Protections hygiéniques et anatomie féminine, des sujets tabous ? Si c'est le cas, l'équipe de la médecine préventive du campus Croix-Rouge de l'Université de Reims (URCA) a cassé les codes. Des étudiants et étudiantes ont bénéficié de la distribution gratuite de culottes menstruelles et ont participé à une conférence sur le clitoris le 8 mars 2023. Ils nous en parlent.
Il aura suffi d'un mail. Peu avant la fin des cours, le 7 mars 2023, les étudiants de l'université de Reims Champagne-Ardenne (URCA) ont reçu une notification sur leur boîte e-mail universitaire. En l'ouvrant, ils y ont lu : "distribution de culottes menstruelles sur les campus de l'URCA". C'est comme ça que la grande majorité des étudiantes ont été informées et se sont rendues à "l'amphi 8" du campus Croix-Rouge le 8 mars 2023.

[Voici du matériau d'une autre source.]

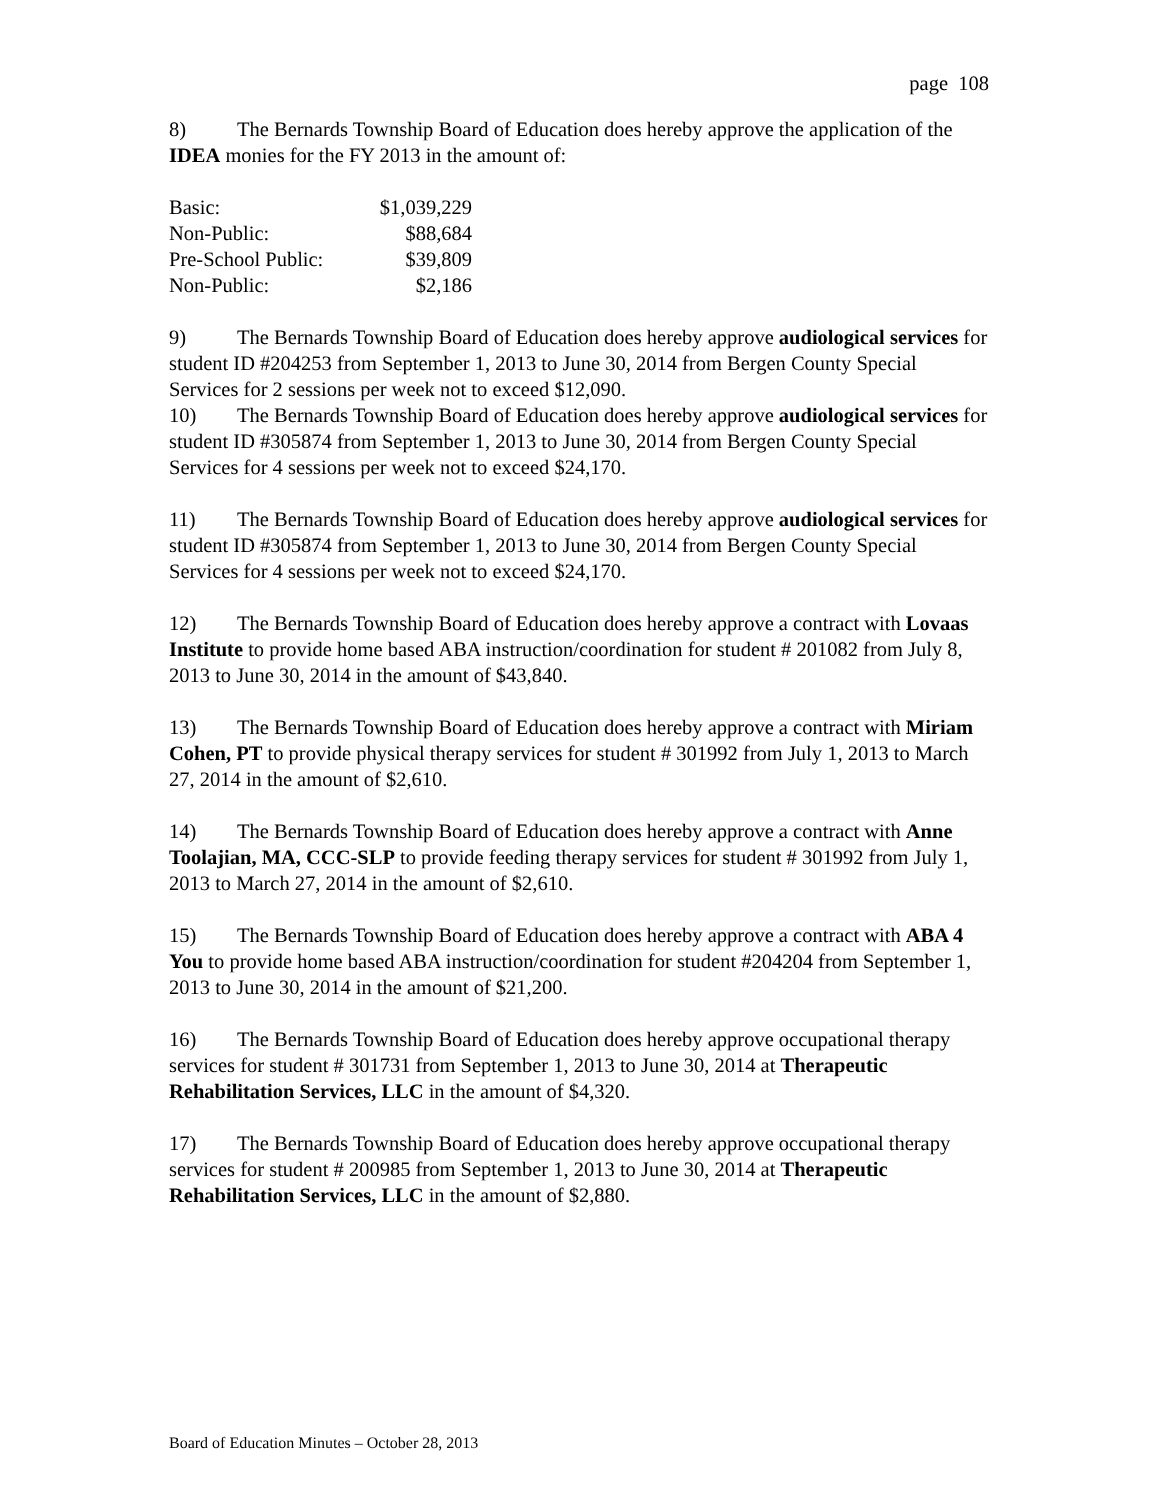page 108
8) The Bernards Township Board of Education does hereby approve the application of the IDEA monies for the FY 2013 in the amount of:
| Basic: | $1,039,229 |
| Non-Public: | $88,684 |
| Pre-School Public: | $39,809 |
| Non-Public: | $2,186 |
9) The Bernards Township Board of Education does hereby approve audiological services for student ID #204253 from September 1, 2013 to June 30, 2014 from Bergen County Special Services for 2 sessions per week not to exceed $12,090.
10) The Bernards Township Board of Education does hereby approve audiological services for student ID #305874 from September 1, 2013 to June 30, 2014 from Bergen County Special Services for 4 sessions per week not to exceed $24,170.
11) The Bernards Township Board of Education does hereby approve audiological services for student ID #305874 from September 1, 2013 to June 30, 2014 from Bergen County Special Services for 4 sessions per week not to exceed $24,170.
12) The Bernards Township Board of Education does hereby approve a contract with Lovaas Institute to provide home based ABA instruction/coordination for student # 201082 from July 8, 2013 to June 30, 2014 in the amount of $43,840.
13) The Bernards Township Board of Education does hereby approve a contract with Miriam Cohen, PT to provide physical therapy services for student # 301992 from July 1, 2013 to March 27, 2014 in the amount of $2,610.
14) The Bernards Township Board of Education does hereby approve a contract with Anne Toolajian, MA, CCC-SLP to provide feeding therapy services for student # 301992 from July 1, 2013 to March 27, 2014 in the amount of $2,610.
15) The Bernards Township Board of Education does hereby approve a contract with ABA 4 You to provide home based ABA instruction/coordination for student #204204 from September 1, 2013 to June 30, 2014 in the amount of $21,200.
16) The Bernards Township Board of Education does hereby approve occupational therapy services for student # 301731 from September 1, 2013 to June 30, 2014 at Therapeutic Rehabilitation Services, LLC in the amount of $4,320.
17) The Bernards Township Board of Education does hereby approve occupational therapy services for student # 200985 from September 1, 2013 to June 30, 2014 at Therapeutic Rehabilitation Services, LLC in the amount of $2,880.
Board of Education Minutes – October 28, 2013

Munies d'une carte étudiante, elles passent une par une devant le stock de 5 000 culottes pour choisir la taille qui leur convient. "Je n'avais jamais essayé les culottes menstruelles parce que c'était trop cher. Ça peut coûter 30 ou 40€. Alors c'est toujours intéressant, en tant qu'étudiante, de pouvoir bénéficier d'offres gratuites. Je n'en aurais jamais acheté sinon", témoigne Lenna Deboves (20 ans), étudiante en langue étrangère appliquée. "D'ailleurs, je trouve que ça devrait être gratuit", ajoute-elle après avoir choisi sa taille.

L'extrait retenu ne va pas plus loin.